Although efforts by the Nigerian Tribune to obtain copies of Share Purchase Agreement (SPA) between the companies and BPE was unsuccessful, as they were said to be confidential documents, an official said the Federal Government has actually not adhered to its side of the bargain, thus, making it difficult for regulators to also insist on strict adherence to the agreements by the investors.

The source admitted that part of the deal was for distribution companies to progressively minimise power losses by ensuring that every consumer is captured in the revenue sheet and meters provided, but said that it was equally agreed that government ministries, departments and agencies in the federal and sub-national levels must pay off their accumulated debts.

“However, a memo suggesting that the debts be deducted from source was sent to the Minister of Finance, who in turn forwarded it to President Goodluck Jonathan.

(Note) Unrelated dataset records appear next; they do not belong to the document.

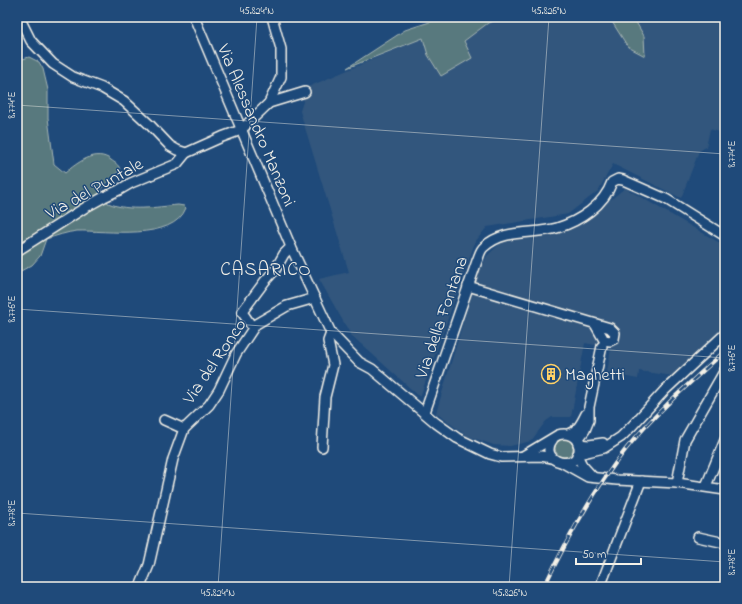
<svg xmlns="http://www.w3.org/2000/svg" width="742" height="604" viewBox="0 0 742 604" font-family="'Indie Flower',sans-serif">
<rect width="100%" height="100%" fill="#1f4a7a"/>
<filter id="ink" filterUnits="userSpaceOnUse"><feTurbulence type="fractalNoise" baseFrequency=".025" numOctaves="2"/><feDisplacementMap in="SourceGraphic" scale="8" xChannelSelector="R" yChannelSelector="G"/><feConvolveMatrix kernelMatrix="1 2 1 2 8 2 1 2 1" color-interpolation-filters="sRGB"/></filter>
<g filter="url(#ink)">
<g fill="#33577d">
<path d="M503 17H609L628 47 644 56V36L633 17H725V132L723 133 710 129 706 147 699 151 681 198 613 164 598 191 568 214 487 227 475 242 420 397 351 335 319 279 349 272 300 111 308 87 423 38 428 55 463 41 488 23Z"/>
<path d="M625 188 725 246V325L674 376 639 371 638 379 607 373 611 348 585 343 571 417H552L546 421 531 441 510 446 494 445 467 436 436 413 478 273 487 256 503 241 523 237 545 236 568 230 593 214Z"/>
</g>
<g fill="#59797e" stroke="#a6b5b3">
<path d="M445 17H503L488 23 464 41 472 58 441 76 428 55 423 38 347 68 405 30Z"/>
<path d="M609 17H633L644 36 645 56 628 47Z"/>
<path d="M29 57 39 62 43 69 48 90V118L54 164 65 173C77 163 96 148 111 160 115 163 118 164 120 169L113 178 105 184 100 190 108 203C129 212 156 207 178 205L184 206 186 208C173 242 106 230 77 231 67 232 56 236 46 239L40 256 32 265 17 273V61Z"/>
<circle cx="564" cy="448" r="9"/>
</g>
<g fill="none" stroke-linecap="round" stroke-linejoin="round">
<g stroke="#f4f1e8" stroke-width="12">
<g id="minor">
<path d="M19 17 31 41 53 64 73 77 102 88 124 101 150 125 170 146 177 150 186 153 222 137 241 130 269 103 281 77V49L272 17"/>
<path d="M194 17 291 247 331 333 359 362 372 369 436 423 457 438 490 454 501 457 541 456 552 458"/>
<path d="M269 103 305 92"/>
<path d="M17 251 86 207 104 197 119 190 131 183 177 164 186 153"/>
<path d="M468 286 610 328 615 333 614 339 610 341 604 340 595 324"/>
<path d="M253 328 242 312 265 281 275 270 284 254 291 247"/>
<path d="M425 412 477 261C479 257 480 250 484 247 504 228 533 235 557 228 580 221 604 205 612 182L618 179 623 180 666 199 725 236"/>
<path d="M164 420 184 429"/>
<path d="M568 434C578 431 582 422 586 414"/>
<path d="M577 441 585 430 589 420V407L602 346"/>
<path d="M578 444 589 445 603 443"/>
<path d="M322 447 325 397 333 365 328 341 331 333"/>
<path d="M578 454 604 448 621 437 632 426 664 391 725 334"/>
<path d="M577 455 582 465 593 477"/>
<path d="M523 456 558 435C567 432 577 436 579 446 582 474 535 463 553 439"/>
<path d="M563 463 588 477 617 480 677 483 725 490"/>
<path d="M677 483 685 440 725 370"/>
<path d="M706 486 725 440"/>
<path d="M698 537 725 543"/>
<path d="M140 587 149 565 173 459 184 429 209 405 219 390 236 354 256 324 287 306 315 298"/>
<path d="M600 587 641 481"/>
</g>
</g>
<use href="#minor" stroke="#1f4a7a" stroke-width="9"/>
<g stroke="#f4f1e8" stroke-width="4">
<path id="rail" d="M544 587C567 539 593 491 626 449 655 413 691 382 725 351"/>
</g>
<use href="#rail" stroke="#1f4a7a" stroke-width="2.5" stroke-dasharray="8" stroke-linecap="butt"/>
</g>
</g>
<path fill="none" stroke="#f4f1e8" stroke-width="1" stroke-opacity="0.45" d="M17 105 725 154M17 309 725 358M17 513 725 562M218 587 257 17M509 587 549 17"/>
<defs>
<g id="building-ring" transform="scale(1)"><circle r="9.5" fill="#1f4a7a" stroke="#ffd166" stroke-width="1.5"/><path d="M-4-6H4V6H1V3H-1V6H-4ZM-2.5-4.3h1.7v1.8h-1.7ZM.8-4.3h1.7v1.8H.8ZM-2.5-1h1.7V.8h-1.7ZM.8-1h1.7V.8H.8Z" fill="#ffd166"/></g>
</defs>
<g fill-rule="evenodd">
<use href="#building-ring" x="551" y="374"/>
</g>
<g text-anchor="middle" stroke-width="3" stroke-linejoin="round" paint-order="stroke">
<g font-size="18" fill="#f4f1e8" stroke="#1f4a7a">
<text transform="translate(257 125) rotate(67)" y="6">Via Alessandro Manzoni</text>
<text transform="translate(94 188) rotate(-29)" y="6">Via del Puntale</text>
<text transform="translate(441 317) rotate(-71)" y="6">Via della Fontana</text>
<text transform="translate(214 361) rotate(-56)" y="6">Via del Ronco</text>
</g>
<g font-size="18" fill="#f4f1e8" stroke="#1f4a7a" text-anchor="start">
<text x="565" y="380">Maghetti</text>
</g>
<g font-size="19" letter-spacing="1" fill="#f4f1e8" stroke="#1f4a7a">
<text x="266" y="275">CASARICO</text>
</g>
</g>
<rect width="742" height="604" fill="none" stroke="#1f4a7a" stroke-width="44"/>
<path d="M576 558v6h65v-6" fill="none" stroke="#f4f1e8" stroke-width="2"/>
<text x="582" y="558" font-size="12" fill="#f4f1e8" stroke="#1f4a7a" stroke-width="3" paint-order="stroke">50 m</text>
<rect x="22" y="22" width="698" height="560" fill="none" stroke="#f4f1e8" stroke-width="1.5"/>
<g font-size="10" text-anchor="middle" fill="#f4f1e8">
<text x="257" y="14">45.824°N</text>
<text x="549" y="14">45.826°N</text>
<text transform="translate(11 105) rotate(-90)" y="4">8.774°E</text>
<text transform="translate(731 154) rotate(-90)" y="4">8.774°E</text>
<text transform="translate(11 309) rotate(-90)" y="4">8.776°E</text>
<text transform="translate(731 358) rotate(-90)" y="4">8.776°E</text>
<text transform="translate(11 513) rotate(-90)" y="4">8.778°E</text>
<text transform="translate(731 562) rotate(-90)" y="4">8.778°E</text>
<text x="218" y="596">45.824°N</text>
<text x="510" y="596">45.826°N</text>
</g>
</svg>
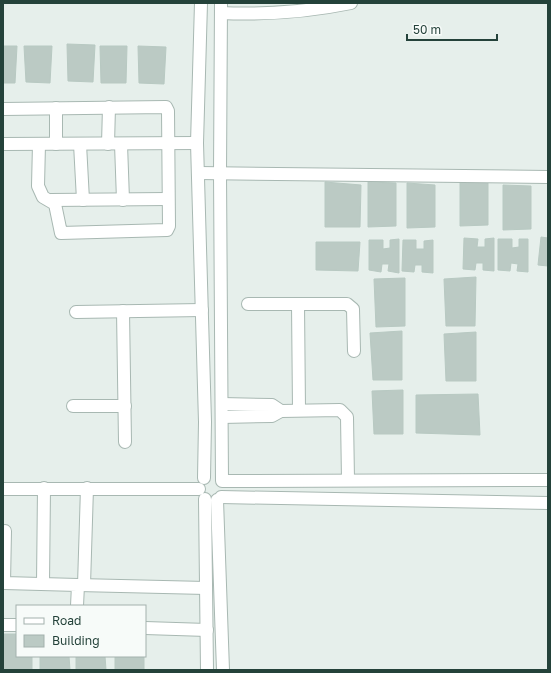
<svg xmlns="http://www.w3.org/2000/svg" width="551" height="673" font-family="'Golos Text',sans-serif">
<rect width="100%" height="100%" fill="#e6efeb"/>
<g fill="#bbcac4" stroke="#b8c9c2">
<path d="M67 44 95 45 93 82 68 81Z"/>
<path d="M3 46H17L15 83H3Z"/>
<path d="M24 46H52L50 83 26 82Z"/>
<path d="M100 46H127L126 83H101Z"/>
<path d="M138 46 166 47 164 84 139 83Z"/>
<path d="M460 181 488 182V225L460 226Z"/>
<path d="M325 182 361 185 360 227H325Z"/>
<path d="M368 182 396 183V226L368 227Z"/>
<path d="M407 183 435 185V227L407 228Z"/>
<path d="M503 185 531 186V229L503 230Z"/>
<path d="M541 237 548 238V266L538 265Z"/>
<path d="M464 238 478 239 477 247H485V239L494 238V271L483 270V263H476L475 270 463 269Z"/>
<path d="M399 239V273L388 271 389 264H382L381 272 369 270V240H383V249L390 248V240Z"/>
<path d="M498 239H512V248L519 247V239H528V272L517 271 518 264 511 263 510 271 498 270Z"/>
<path d="M403 240H416V249H424V241L433 240V273L422 272V265H415L414 272 402 271Z"/>
<path d="M316 242H360L358 271 316 270Z"/>
<path d="M476 277 475 326H446L444 279Z"/>
<path d="M405 278V326L376 327 374 279Z"/>
<path d="M402 331V380H373L370 333Z"/>
<path d="M476 332V381H446L444 334Z"/>
<path d="M403 390V434H374L372 391Z"/>
<path d="M478 394 480 435 416 433V395Z"/>
<path d="M3 634H17V656H32V670H3Z"/>
<path d="M40 656H69L70 670H40Z"/>
<path d="M76 656H105L106 670H76Z"/>
<rect x="115" y="656" width="29" height="14"/>
</g>
<g fill="none" stroke-linecap="round" stroke-linejoin="round">
<g stroke="#a8b8b2" stroke-width="14">
<g id="minor">
<path d="M201 3 197 143 205 422 204 478"/>
<path d="M221 3 220 173 222 481 548 480"/>
<path d="M221 13C266 15 307 12 351 3"/>
<path d="M3 109 166 107 168 111 169 226 167 230 61 233 55 204 43 197 38 186 39 144"/>
<path d="M3 144 197 143"/>
<path d="M56 144V108"/>
<path d="M80 144 83 200"/>
<path d="M108 144 109 107"/>
<path d="M121 144 123 200"/>
<path d="M199 173 548 177"/>
<path d="M51 200 168 199"/>
<path d="M248 304H347L353 309 354 351"/>
<path d="M298 304 299 410"/>
<path d="M123 311 125 442"/>
<path d="M76 312 202 310"/>
<path d="M222 404 272 405 281 411"/>
<path d="M73 406H125"/>
<path d="M222 417 272 416 281 411 340 410 347 417 348 480"/>
<path d="M3 489H199"/>
<path d="M221 497 548 503"/>
<path d="M205 499 207 670"/>
<path d="M217 500 223 670"/>
<path d="M5 531 4 583 78 585 77 606"/>
<path d="M43 584 44 488"/>
<path d="M78 585 206 588"/>
<path d="M84 585 87 488"/>
<path d="M3 625H17"/>
<path d="M145 628 207 630"/>
</g>
</g>
<use href="#minor" stroke="#fff" stroke-width="12"/>
</g>
<rect width="551" height="673" fill="none" stroke="#24423a" stroke-width="8"/>
<rect x="16" y="605" width="130" height="52" fill="#f7fbf9" stroke="#a3b1ad"/>
<rect x="24" y="618" width="20" height="6" fill="#ffffff" stroke="#a3b1ad"/>
<text x="52" y="625" font-size="12" fill="#24423a">Road</text>
<rect x="24" y="635" width="20" height="12" fill="#bbcac4" stroke="#a3b1ad"/>
<text x="52" y="645" font-size="12" fill="#24423a">Building</text>
<path d="M407 34v6h90v-6" fill="none" stroke="#24423a" stroke-width="2"/>
<text x="413" y="34" font-size="12" fill="#24423a" stroke="#f7fbf9" stroke-width="3" paint-order="stroke">50 m</text>
</svg>
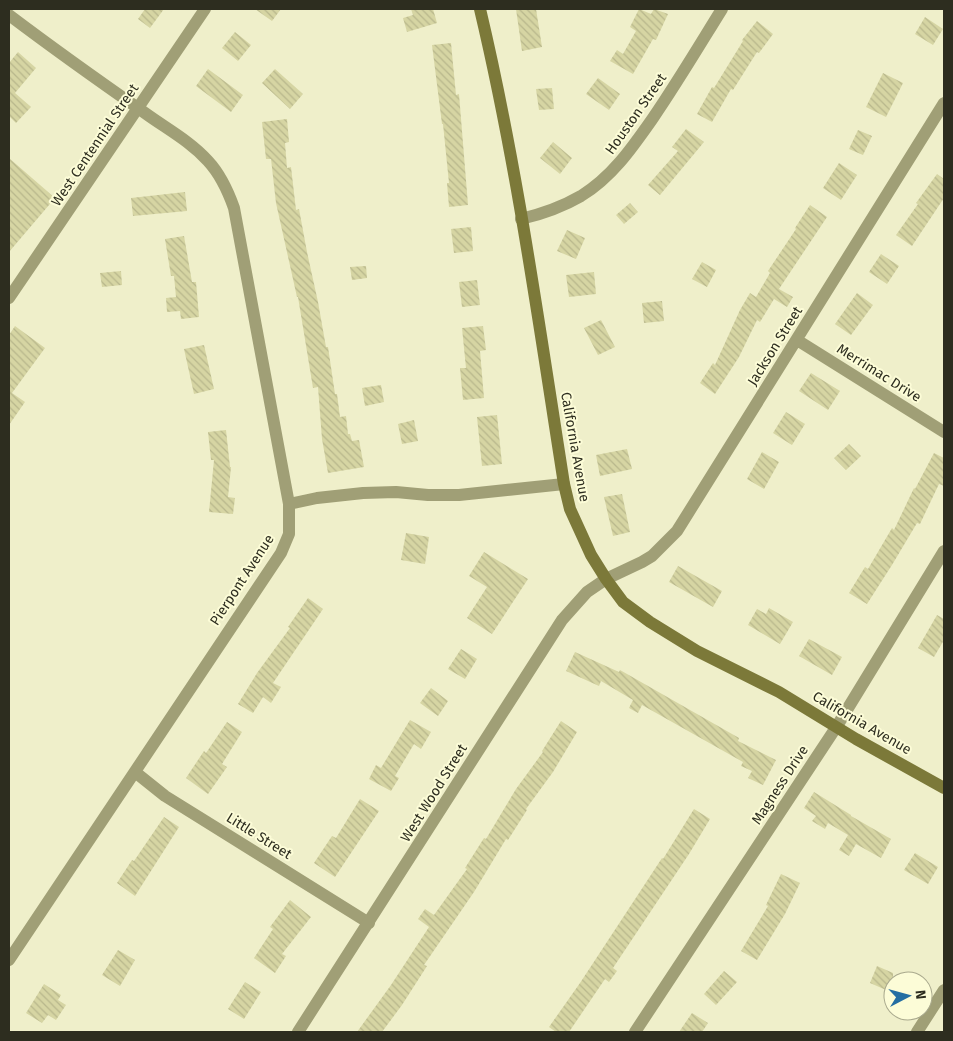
<svg xmlns="http://www.w3.org/2000/svg" width="953" height="1041" font-family="'Fira Sans',sans-serif">
  <style>
    .building { fill: url(#building-back-hatch) }
    .lines { fill: none; stroke-linecap: round; stroke-linejoin: round }
    .minor { stroke: #a09f76; stroke-width: 12 }
    .tertiary { stroke: #a09f76; stroke-width: 12 }
    .secondary { stroke: #7c7939; stroke-width: 12 }
    .labels { text-anchor: middle; dominant-baseline: central; stroke-width: 4; stroke-linejoin: round; paint-order: stroke }
    .street-label { font-size: 14px; fill: #2d2d1f; stroke: #fcfcd7 }
  </style>
  <defs>
    <pattern id="building-back-hatch" width="6" height="6" patternUnits="userSpaceOnUse" patternTransform="scale(1.25)"><rect width="6" height="6" fill="#d6d5a3"/><path d="M-1 5l2 2M0 0l6 6M5-1l2 2" fill="none" stroke="#b8b78c"/></pattern>
  </defs>
  <rect width="100%" height="100%" fill="#efefca"/>
  <path class="building" d="M 145,9 L 164,9 L 150,28 L 138,19 Z
    M 255,9 L 281,9 L 272,21 Z
    M 411,9 L 433,9 L 437,23 L 407,32 L 403,18 L 413,15 Z
    M 516,9 L 536,9 L 542,47 L 522,51 Z
    M 639,9 L 651,14 L 654,9 L 668,14 L 656,40 L 653,39 L 633,74 L 610,61 L 617,50 L 623,54 L 636,31 L 630,27 Z
    M 925,17 L 943,29 L 933,45 L 915,34 Z
    M 757,21 L 773,34 L 759,53 L 757,52 L 733,90 L 731,89 L 712,122 L 697,114 L 712,87 L 714,88 L 743,41 L 742,40 Z
    M 235,32 L 251,45 L 238,61 L 222,48 Z
    M 451,43 L 456,95 L 459,94 L 468,205 L 449,207 L 447,183 L 449,183 L 443,124 L 442,124 L 432,45 Z
    M 18,52 L 36,68 L 15,93 L 31,107 L 16,123 L 9,116 L 9,63 Z
    M 208,69 L 243,95 L 231,112 L 196,86 Z
    M 275,69 L 303,94 L 290,109 L 262,83 Z
    M 883,73 L 903,83 L 886,117 L 866,107 Z
    M 598,78 L 620,94 L 609,110 L 586,94 Z
    M 552,88 L 554,109 L 539,110 L 536,89 Z
    M 287,119 L 289,142 L 285,143 L 287,168 L 291,167 L 296,210 L 299,209 L 307,252 L 318,302 L 326,347 L 328,347 L 335,394 L 337,394 L 340,417 L 346,416 L 348,434 L 350,434 L 352,441 L 359,440 L 364,467 L 328,473 L 322,439 L 318,387 L 313,388 L 298,297 L 297,297 L 276,203 L 271,159 L 266,159 L 262,122 Z
    M 686,129 L 704,142 L 660,195 L 648,185 L 678,151 L 672,147 Z
    M 858,130 L 872,136 L 863,155 L 849,149 Z
    M 553,142 L 572,158 L 560,174 L 540,158 Z
    M 9,158 L 55,198 L 9,252 Z
    M 839,163 L 857,175 L 841,200 L 823,188 Z
    M 937,174 L 944,179 L 944,198 L 912,246 L 896,235 L 918,204 L 916,203 Z
    M 185,192 L 187,211 L 133,216 L 131,198 Z
    M 630,203 L 638,212 L 624,224 L 616,215 Z
    M 810,205 L 827,217 L 779,289 L 793,297 L 787,307 L 774,299 L 760,322 L 757,320 L 739,357 L 715,394 L 700,383 L 713,363 L 715,365 L 740,310 L 750,293 L 756,297 L 770,273 L 768,271 L 796,229 L 795,228 Z
    M 471,227 L 473,251 L 454,253 L 451,229 Z
    M 567,230 L 585,238 L 576,259 L 557,251 Z
    M 184,236 L 192,282 L 196,282 L 199,317 L 181,319 L 180,311 L 167,312 L 166,298 L 176,297 L 174,276 L 171,276 L 165,239 Z
    M 881,254 L 899,266 L 887,284 L 869,272 Z
    M 702,262 L 716,270 L 707,287 L 692,279 Z
    M 366,266 L 367,278 L 352,280 L 350,267 Z
    M 121,271 L 122,285 L 102,287 L 100,273 Z
    M 594,272 L 596,294 L 569,297 L 566,275 Z
    M 477,280 L 480,305 L 462,307 L 459,282 Z
    M 857,293 L 873,305 L 851,335 L 835,324 Z
    M 662,301 L 664,321 L 644,323 L 642,303 Z
    M 601,320 L 615,347 L 598,355 L 584,328 Z
    M 15,326 L 45,348 L 12,393 L 25,402 L 9,425 L 9,335 Z
    M 483,326 L 486,350 L 480,351 L 484,398 L 463,400 L 460,368 L 466,368 L 462,328 Z
    M 204,345 L 214,389 L 194,394 L 184,349 Z
    M 811,373 L 840,391 L 828,410 L 799,391 Z
    M 381,385 L 384,402 L 365,406 L 362,388 Z
    M 786,412 L 805,424 L 792,445 L 773,433 Z
    M 497,415 L 502,464 L 482,466 L 477,417 Z
    M 414,420 L 418,441 L 402,444 L 398,424 Z
    M 226,430 L 230,467 L 231,467 L 228,497 L 235,498 L 233,514 L 209,512 L 214,460 L 211,460 L 208,432 Z
    M 849,444 L 861,456 L 846,470 L 834,458 Z
    M 627,449 L 632,469 L 600,476 L 596,455 Z
    M 762,452 L 779,462 L 764,489 L 747,479 Z
    M 934,453 L 944,458 L 944,486 L 939,484 L 920,524 L 917,523 L 892,565 L 867,604 L 849,593 L 865,567 L 868,569 L 892,528 L 894,530 L 914,488 L 915,489 Z
    M 622,494 L 630,532 L 613,536 L 604,497 Z
    M 406,533 L 429,537 L 425,564 L 401,560 Z
    M 484,552 L 528,579 L 492,634 L 467,618 L 487,587 L 469,576 Z
    M 678,566 L 722,591 L 713,607 L 669,582 Z
    M 308,598 L 323,609 L 273,683 L 281,687 L 271,703 L 263,697 L 253,713 L 238,704 L 257,673 L 290,628 L 288,627 Z
    M 769,608 L 793,622 L 780,644 L 748,625 L 757,609 L 766,614 Z
    M 937,615 L 944,619 L 944,640 L 934,657 L 918,648 Z
    M 809,639 L 842,657 L 832,675 L 799,656 Z
    M 461,649 L 477,659 L 465,679 L 448,669 Z
    M 575,652 L 619,672 L 620,670 L 739,738 L 738,741 L 776,760 L 763,785 L 748,778 L 752,771 L 741,766 L 743,762 L 642,705 L 638,713 L 629,708 L 633,700 L 601,681 L 599,686 L 566,671 Z
    M 431,688 L 448,701 L 438,716 L 420,703 Z
    M 410,720 L 431,732 L 421,749 L 414,744 L 395,776 L 399,778 L 391,791 L 369,779 L 376,765 L 381,768 Z
    M 561,721 L 577,732 L 553,772 L 526,809 L 527,810 L 508,840 L 506,839 L 474,892 L 424,965 L 427,966 L 402,1005 L 382,1032 L 357,1032 L 391,985 L 429,927 L 418,919 L 425,909 L 434,915 L 467,869 L 465,868 L 484,838 L 486,839 L 516,789 L 543,752 L 542,751 Z
    M 227,722 L 242,732 L 222,764 L 227,767 L 208,794 L 186,778 L 204,751 L 206,753 Z
    M 814,792 L 851,815 L 851,816 L 891,839 L 881,858 L 856,844 L 849,856 L 839,850 L 848,835 L 828,823 L 825,829 L 812,821 L 816,816 L 804,808 Z
    M 360,799 L 379,811 L 335,877 L 314,863 L 332,836 L 336,838 Z
    M 694,809 L 710,819 L 689,854 L 613,968 L 617,971 L 609,982 L 605,979 L 569,1032 L 556,1032 L 549,1027 L 580,983 L 662,858 L 663,859 Z
    M 164,817 L 179,827 L 135,896 L 117,883 L 132,860 L 134,861 Z
    M 915,853 L 938,867 L 928,884 L 904,870 Z
    M 781,874 L 800,883 L 785,914 L 757,960 L 741,951 L 768,906 L 766,905 Z
    M 290,900 L 311,917 L 282,954 L 286,956 L 275,973 L 254,958 L 273,929 L 270,927 Z
    M 118,950 L 135,960 L 120,986 L 102,975 Z
    M 877,966 L 893,973 L 893,993 L 870,983 Z
    M 724,971 L 737,982 L 716,1005 L 704,994 Z
    M 245,982 L 261,992 L 244,1019 L 228,1009 Z
    M 44,984 L 61,995 L 58,1000 L 66,1005 L 56,1020 L 48,1015 L 42,1023 L 26,1013 Z
    M 692,1013 L 708,1023 L 702,1032 L 679,1032 Z"/>
  <g class="lines">
    <path class="minor" d="M 9,15 C 54,49 99,81 145,113 C 167,129 190,141 208,161 C 221,175 228,191 234,208 L 289,504 L 289,534 L 281,553 L 9,960
      M 521,219 C 542,214 562,207 581,196 C 612,177 632,148 653,118 C 677,83 699,46 722,9
      M 9,298 L 205,9
      M 797,340 L 944,432
      M 289,504 L 317,498 L 363,493 L 396,492 L 428,495 L 459,495 L 564,484
      M 606,579 L 642,562 L 652,556 L 677,531 L 944,103
      M 135,772 L 165,796 L 369,923
      M 635,1032 L 837,726 L 944,551
      M 917,1032 L 944,990"/>
    <path class="tertiary" d="M 298,1032 L 562,620 L 587,592 L 606,579"/>
    <path class="secondary" d="M 480,9 C 517,165 539,325 564,484 L 570,509 L 591,555 L 606,579 L 623,602 L 650,622 L 697,651 L 779,692 L 856,739 L 944,788"/>
  </g>
  <g class="labels">
    <g class="street-label">
      <text transform="translate(636 114) rotate(-55)">Houston Street</text>
      <text transform="translate(95 145) rotate(-56)">West Centennial Street</text>
      <text transform="translate(775 346) rotate(-58)">Jackson Street</text>
      <text transform="translate(879 373) rotate(32)">Merrimac Drive</text>
      <text transform="translate(575 447) rotate(80)">California Avenue</text>
      <text transform="translate(242 580) rotate(-57)">Pierpont Avenue</text>
      <text transform="translate(862 723) rotate(30)">California Avenue</text>
      <text transform="translate(780 785) rotate(-57)">Magness Drive</text>
      <text transform="translate(434 793) rotate(-58)">West Wood Street</text>
      <text transform="translate(259 836) rotate(32)">Little Street</text>
    </g>
  </g>
  <rect width="953" height="1041" fill="none" stroke="#2d2d1f" stroke-width="20"/>
  <g transform="translate(908 996) rotate(84)"><circle r="24" fill="#fcfcd7" stroke="#a9a98d"/>
  <path d="M0-4L9 19L0 12L-9 19Z" fill="#246ea2"/>
  <text y="-8" font-size="14" font-weight="bold" text-anchor="middle" fill="#2d2d1f">N</text>
  </g>
</svg>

Jonathan approved it, but nothing happened until that administration ended and since the present government came in, nothing has also been done about it.

“Right now, customers especially governments are owing the companies over N80 billion and they cannot even go to banks to borrow money because they have used their facilities, the Central Bank of Nigeria’s N200 billion loan that is inadequate, to solve their challenges,” the source explained.

Another official in another agency said “Discos prefer to purchase their meters from offshore sources because there, they have opportunity of credit facilities whereas Nigerian meter manufacturers insist on cash payment.”

The source said depreciation of naira has made the N49,000 meter price grossly unrealistic even as the Discos have not been allowed to transfer the increment to customers.

Nigerian Tribune further gathered that the fixed charges that was removed from monthly bills shortly before the 2015 elections was a political decision because the industry was not ripe for such removal.

It was further learnt that the Federal Government was also responsible for a substantial part of the woes in the industry by not expanding transmission facilities as agreed thus suppressing expansion of electricity generation by Generating Companies (Cencos).

Some of the Gencos have doubled their capacity since private investors took over but since transmission capacity is less than 6,000 megawatts, such Gencos are being asked to produce less than their capacity.

Meanwhile, there is serious lobbying by senior civil servants, politicians and businessmen for government to review the power privatisation.

Nigerian Tribune gathered that civil servants and politicians believed they have lost great sources of making extra money and appointments while powerful businessmen who lost out during the privatisation process are pushing for its cancellation so that they could also partake.

However, an official told the Nigerian Tribune that there are some clauses in the SPA that make it difficult for any rash decision “because if the cancellation comes from government without the companies being in default, treasury will, aside returning their purchase fund, calculate the profits that they would have made over a period of five years and pay the companies.

“But if it is proved that the companies were the ones that failed to meet the terms of agreement, government will re-purchase the company for just US$1.”